Net income, before integration expense and the extraordinary item, rose 99.9% in the second quarter to $28.2 million from $14.1 million in the comparable quarter last year. Including integration expense and the extraordinary item the company reported a 12.9% increase in net income to $15.9 million. Year-to-date net income, before integration expense and the extraordinary item, increased 164.3% to $47.6 million from $18.0 million last year. Including integration expense and the extraordinary item the company reported a 55.8% increase in net income to $28.0 million.

During the seasonally strong second quarter, the company generated $75 million in free cash flow. The company has raised its fiscal year free cash flow guidance to a range of $100 million to $110 million from $90 million to $100 million.

On July 26, 2002, the company closed its acquisition of approximately 55 Trak Auto Parts stores in the northern Virginia, Washington DC and eastern Maryland market.
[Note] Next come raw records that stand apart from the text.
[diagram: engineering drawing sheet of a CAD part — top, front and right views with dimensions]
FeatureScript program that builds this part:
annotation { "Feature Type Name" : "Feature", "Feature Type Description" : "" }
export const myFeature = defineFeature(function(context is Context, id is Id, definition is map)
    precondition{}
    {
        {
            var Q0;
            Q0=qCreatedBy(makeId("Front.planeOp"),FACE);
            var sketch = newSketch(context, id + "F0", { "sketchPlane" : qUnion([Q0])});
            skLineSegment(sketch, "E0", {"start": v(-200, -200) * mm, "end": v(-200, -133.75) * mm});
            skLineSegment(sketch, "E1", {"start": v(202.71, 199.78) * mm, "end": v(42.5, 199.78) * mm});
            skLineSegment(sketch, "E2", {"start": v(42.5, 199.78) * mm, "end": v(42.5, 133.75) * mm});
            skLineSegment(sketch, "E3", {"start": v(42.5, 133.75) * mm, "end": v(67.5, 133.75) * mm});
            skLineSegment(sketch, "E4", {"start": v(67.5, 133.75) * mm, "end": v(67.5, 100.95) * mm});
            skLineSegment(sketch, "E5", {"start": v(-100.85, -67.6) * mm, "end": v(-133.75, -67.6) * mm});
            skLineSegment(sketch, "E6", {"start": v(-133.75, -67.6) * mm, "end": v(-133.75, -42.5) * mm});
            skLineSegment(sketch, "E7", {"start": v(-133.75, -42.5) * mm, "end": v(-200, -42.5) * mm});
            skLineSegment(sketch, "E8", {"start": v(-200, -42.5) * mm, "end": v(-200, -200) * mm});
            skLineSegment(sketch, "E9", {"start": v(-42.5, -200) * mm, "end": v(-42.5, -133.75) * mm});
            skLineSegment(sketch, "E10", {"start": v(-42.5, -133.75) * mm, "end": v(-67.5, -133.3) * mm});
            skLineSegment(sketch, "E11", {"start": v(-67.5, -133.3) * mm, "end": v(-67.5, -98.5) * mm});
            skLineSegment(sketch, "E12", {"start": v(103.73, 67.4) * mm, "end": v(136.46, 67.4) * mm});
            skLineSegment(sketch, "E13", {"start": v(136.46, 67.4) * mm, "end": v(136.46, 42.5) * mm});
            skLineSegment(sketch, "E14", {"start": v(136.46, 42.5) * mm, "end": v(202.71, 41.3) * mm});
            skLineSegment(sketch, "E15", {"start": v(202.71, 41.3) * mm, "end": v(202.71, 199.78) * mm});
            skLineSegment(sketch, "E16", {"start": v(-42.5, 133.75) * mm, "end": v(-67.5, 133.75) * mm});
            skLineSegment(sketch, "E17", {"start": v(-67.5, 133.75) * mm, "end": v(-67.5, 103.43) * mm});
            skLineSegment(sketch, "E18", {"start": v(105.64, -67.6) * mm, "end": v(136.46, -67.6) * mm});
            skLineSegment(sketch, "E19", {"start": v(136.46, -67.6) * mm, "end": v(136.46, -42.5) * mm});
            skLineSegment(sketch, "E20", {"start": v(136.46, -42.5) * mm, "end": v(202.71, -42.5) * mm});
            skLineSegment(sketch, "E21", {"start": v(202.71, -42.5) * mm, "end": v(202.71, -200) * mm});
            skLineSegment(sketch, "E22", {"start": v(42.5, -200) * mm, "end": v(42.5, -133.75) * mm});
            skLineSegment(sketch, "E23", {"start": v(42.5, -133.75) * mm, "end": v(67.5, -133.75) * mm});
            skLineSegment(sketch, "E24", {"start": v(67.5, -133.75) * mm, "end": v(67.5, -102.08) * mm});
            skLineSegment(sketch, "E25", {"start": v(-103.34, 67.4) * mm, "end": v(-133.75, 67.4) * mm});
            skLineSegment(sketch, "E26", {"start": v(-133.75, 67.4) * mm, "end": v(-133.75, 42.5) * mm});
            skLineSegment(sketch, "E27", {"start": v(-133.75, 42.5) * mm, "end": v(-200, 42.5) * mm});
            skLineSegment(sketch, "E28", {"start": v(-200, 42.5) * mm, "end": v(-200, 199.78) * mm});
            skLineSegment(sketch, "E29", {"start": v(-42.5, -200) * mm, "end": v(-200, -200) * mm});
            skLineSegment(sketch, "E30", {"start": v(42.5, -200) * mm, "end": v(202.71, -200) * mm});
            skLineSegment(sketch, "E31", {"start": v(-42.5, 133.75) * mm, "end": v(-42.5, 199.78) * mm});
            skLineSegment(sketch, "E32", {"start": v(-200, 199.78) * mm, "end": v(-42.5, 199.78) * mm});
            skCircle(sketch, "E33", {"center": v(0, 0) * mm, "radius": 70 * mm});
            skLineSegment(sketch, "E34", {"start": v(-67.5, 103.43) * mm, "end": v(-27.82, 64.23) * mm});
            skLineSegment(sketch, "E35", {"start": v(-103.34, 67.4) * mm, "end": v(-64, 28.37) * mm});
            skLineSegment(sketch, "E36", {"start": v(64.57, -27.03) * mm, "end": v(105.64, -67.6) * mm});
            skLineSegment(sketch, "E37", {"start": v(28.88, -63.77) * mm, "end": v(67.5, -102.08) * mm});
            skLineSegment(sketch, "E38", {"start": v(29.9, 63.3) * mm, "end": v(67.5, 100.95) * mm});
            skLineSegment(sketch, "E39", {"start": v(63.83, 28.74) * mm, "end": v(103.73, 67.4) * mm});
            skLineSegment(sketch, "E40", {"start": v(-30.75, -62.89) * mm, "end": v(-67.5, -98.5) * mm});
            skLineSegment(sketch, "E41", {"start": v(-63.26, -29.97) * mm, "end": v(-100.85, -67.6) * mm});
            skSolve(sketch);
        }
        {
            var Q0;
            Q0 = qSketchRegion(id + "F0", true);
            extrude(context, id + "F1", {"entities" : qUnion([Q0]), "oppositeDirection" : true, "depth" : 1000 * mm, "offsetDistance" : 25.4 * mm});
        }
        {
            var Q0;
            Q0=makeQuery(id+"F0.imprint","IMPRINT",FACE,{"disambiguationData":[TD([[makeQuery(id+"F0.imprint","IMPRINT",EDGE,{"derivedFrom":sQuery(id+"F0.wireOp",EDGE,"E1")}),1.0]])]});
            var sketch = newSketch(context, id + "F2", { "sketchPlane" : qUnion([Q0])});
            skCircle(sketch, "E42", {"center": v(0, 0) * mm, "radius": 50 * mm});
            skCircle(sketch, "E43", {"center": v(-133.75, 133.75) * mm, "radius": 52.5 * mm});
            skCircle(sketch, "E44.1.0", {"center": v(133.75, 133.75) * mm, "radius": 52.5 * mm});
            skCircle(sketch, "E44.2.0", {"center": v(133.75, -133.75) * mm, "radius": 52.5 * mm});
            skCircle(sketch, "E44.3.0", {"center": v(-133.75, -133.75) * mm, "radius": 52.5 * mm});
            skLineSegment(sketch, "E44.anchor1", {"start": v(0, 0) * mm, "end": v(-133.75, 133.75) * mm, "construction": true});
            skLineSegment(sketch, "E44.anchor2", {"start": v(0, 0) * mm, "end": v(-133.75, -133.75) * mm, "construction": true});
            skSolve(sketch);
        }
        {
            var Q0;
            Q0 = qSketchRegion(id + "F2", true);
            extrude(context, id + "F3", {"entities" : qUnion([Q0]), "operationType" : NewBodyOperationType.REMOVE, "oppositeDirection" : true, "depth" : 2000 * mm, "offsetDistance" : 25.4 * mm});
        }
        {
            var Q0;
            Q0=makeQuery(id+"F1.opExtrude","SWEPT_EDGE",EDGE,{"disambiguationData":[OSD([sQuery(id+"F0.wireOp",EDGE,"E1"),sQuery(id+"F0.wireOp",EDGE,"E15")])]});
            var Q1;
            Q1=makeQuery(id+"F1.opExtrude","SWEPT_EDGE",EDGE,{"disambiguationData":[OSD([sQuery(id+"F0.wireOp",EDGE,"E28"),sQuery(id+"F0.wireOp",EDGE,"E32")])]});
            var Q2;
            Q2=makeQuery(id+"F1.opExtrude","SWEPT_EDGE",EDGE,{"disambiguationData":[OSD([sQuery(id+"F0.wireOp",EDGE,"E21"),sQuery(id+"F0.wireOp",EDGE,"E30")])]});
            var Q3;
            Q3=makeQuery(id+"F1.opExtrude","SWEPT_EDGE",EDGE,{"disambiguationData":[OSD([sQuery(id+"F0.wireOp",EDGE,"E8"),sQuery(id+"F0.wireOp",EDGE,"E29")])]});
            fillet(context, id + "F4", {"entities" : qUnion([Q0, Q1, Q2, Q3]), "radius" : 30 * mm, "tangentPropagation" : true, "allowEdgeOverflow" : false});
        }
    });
The Company anticipates that it will successfully convert each of the locations to Advance Auto Parts by year-end, including enhanced inventory selection and state-of-the-art store systems.

With respect to the outlook for the remainder of fiscal 2002, the company raised its earnings per diluted share guidance to a range of $2.53 to $2.60 per share before integration expense and the extraordinary item for 2002. For the fiscal year 2003, the company believes it can achieve a 25% increase in earnings per share.